I have some DICOM medical imaging files downloaded from Cancer Imaging Archive. I can convert them from DICOM to several other formats, but as you'll see the conversion isn't working as expected in most cases.
These are the various conversions I've figured out so far:
- DICOM to netpbm format:
dctopgm8 000005.dcm 000005.pbm
- DICOM to pnm format:
dctopnm -byteorder little 000005.dcm 000005.pnm
- DICOM to png format:
dcm2pnm +on 000005.dcm 000005.png
- DICOM to png format (via ImageMagick):
convert 000005.dcm 000005.png
Of those, the .pbm is the only one that seems to give great results.
It looks like this:
The .pnm looks like this, which is not quite an inverse image, but somehow looks wrong:
And both of the .png conversions look like this, which is a very washed out image, perhaps due to problems with an alpha channel, gamma, or…?
The problem is I need these to be in PNG, not PBM. And while I could add an additional conversion from PBM to PNG, I'd rather call convert
only once and do the full conversion in a single command.
Anyone know what parameters I might be missing in the calls to dcm2pnm
or ImageMagick's convert
to get the images looking as expected?
Edit: including a sample .dcm image: 000005.dcm
Best Answer
It looks like you're trying to convert at 16-bit image to 8-bit. It looks like a CT image, where pixel values typically go from -1000 (air) to 0 (water) to 3000 (dense bone).
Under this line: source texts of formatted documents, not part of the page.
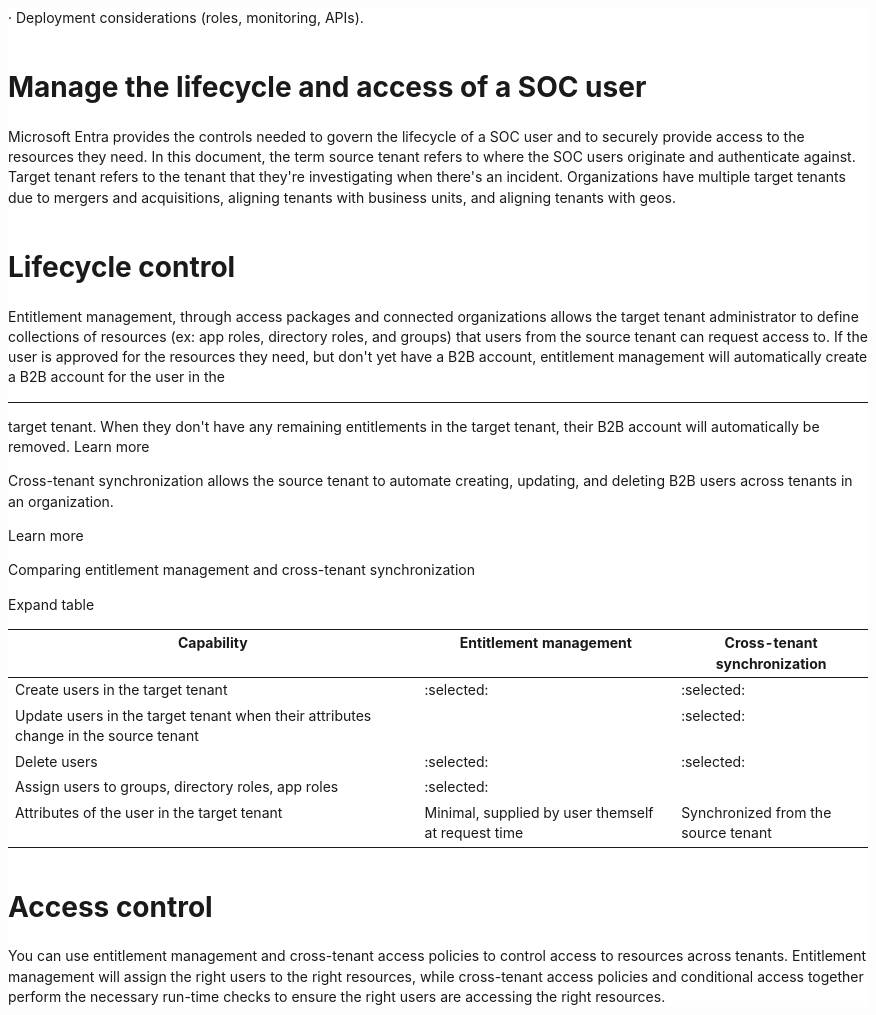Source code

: · Deployment considerations (roles, monitoring, APIs).


# Manage the lifecycle and access of a SOC user

Microsoft Entra provides the controls needed to govern the lifecycle of a SOC user and to securely provide access to the resources they need. In this document, the term source tenant refers to where the SOC users originate and authenticate against. Target tenant refers to the tenant that they're investigating when there's an incident. Organizations have multiple target tenants due to mergers and acquisitions, aligning tenants with business units, and aligning tenants with geos.


# Lifecycle control

Entitlement management, through access packages and connected organizations allows the target tenant administrator to define collections of resources (ex: app roles, directory roles, and groups) that users from the source tenant can request access to. If the user is approved for the resources they need, but don't yet have a B2B account, entitlement management will automatically create a B2B account for the user in the


---

target tenant. When they don't have any remaining entitlements in the target tenant, their B2B account will automatically be removed. Learn more

Cross-tenant synchronization allows the source tenant to automate creating, updating, and deleting B2B users across tenants in an organization.

Learn more

Comparing entitlement management and cross-tenant synchronization

Expand table

| Capability | Entitlement management | Cross-tenant synchronization |
| - | - | - |
| Create users in the target tenant | :selected: | :selected: |
| Update users in the target tenant when their attributes change in the source tenant | | :selected: |
| Delete users | :selected: | :selected: |
| Assign users to groups, directory roles, app roles | :selected: | |
| Attributes of the user in the target tenant | Minimal, supplied by user themself at request time | Synchronized from the source tenant |


# Access control

You can use entitlement management and cross-tenant access policies to control access to resources across tenants. Entitlement management will assign the right users to the right resources, while cross-tenant access policies and conditional access together perform the necessary run-time checks to ensure the right users are accessing the right resources.
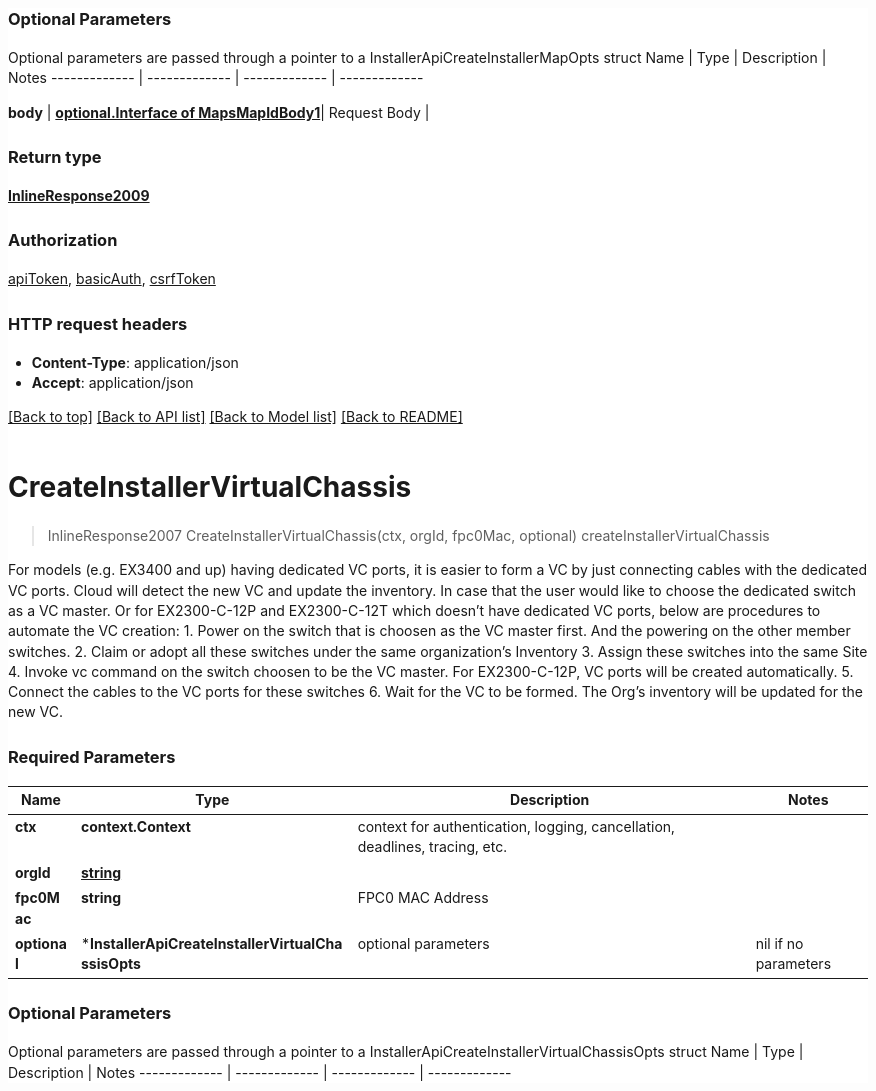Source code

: ### Optional Parameters
Optional parameters are passed through a pointer to a InstallerApiCreateInstallerMapOpts struct
Name | Type | Description  | Notes
------------- | ------------- | ------------- | -------------



 **body** | [**optional.Interface of MapsMapIdBody1**](MapsMapIdBody1.md)| Request Body | 

### Return type

[**InlineResponse2009**](inline_response_200_9.md)

### Authorization

[apiToken](../README.md#apiToken), [basicAuth](../README.md#basicAuth), [csrfToken](../README.md#csrfToken)

### HTTP request headers

 - **Content-Type**: application/json
 - **Accept**: application/json

[[Back to top]](#) [[Back to API list]](../README.md#documentation-for-api-endpoints) [[Back to Model list]](../README.md#documentation-for-models) [[Back to README]](../README.md)

# **CreateInstallerVirtualChassis**
> InlineResponse2007 CreateInstallerVirtualChassis(ctx, orgId, fpc0Mac, optional)
createInstallerVirtualChassis

For models (e.g. EX3400 and up) having dedicated VC ports, it is easier to form a VC by just connecting cables with the dedicated VC ports. Cloud will detect the new VC and update the inventory.  In case that the user would like to choose the dedicated switch as a VC master. Or for EX2300-C-12P and EX2300-C-12T which doesn’t have dedicated VC ports, below are procedures to automate the VC creation:  1. Power on the switch that is choosen as the VC master first. And the powering on the other member switches. 2. Claim or adopt all these switches under the same organization’s Inventory 3. Assign these switches into the same Site 4. Invoke vc command on the switch choosen to be the VC master. For EX2300-C-12P, VC ports will be created automatically. 5. Connect the cables to the VC ports for these switches 6. Wait for the VC to be formed. The Org’s inventory will be updated for the new VC.

### Required Parameters

Name | Type | Description  | Notes
------------- | ------------- | ------------- | -------------
 **ctx** | **context.Context** | context for authentication, logging, cancellation, deadlines, tracing, etc.
  **orgId** | [**string**](.md)|  | 
  **fpc0Mac** | **string**| FPC0 MAC Address | 
 **optional** | ***InstallerApiCreateInstallerVirtualChassisOpts** | optional parameters | nil if no parameters

### Optional Parameters
Optional parameters are passed through a pointer to a InstallerApiCreateInstallerVirtualChassisOpts struct
Name | Type | Description  | Notes
------------- | ------------- | ------------- | -------------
I'm guessing the PBM program is mapping the 16-bit to 8-bit by rescaling the pixel values. It looks like the PNM version is only taking the lower 8-bits and ignoring the upper 8. The PNG image probably has the entire 16 bit data, since PNG supports it, but your viewer displays only the upper 8-bits, ignoring the lower 8.
You need to rescale the pixel intensities to 0-255 from -32768-32767 (or 0 to 63356 if you view them as unsigned 16 bit ints).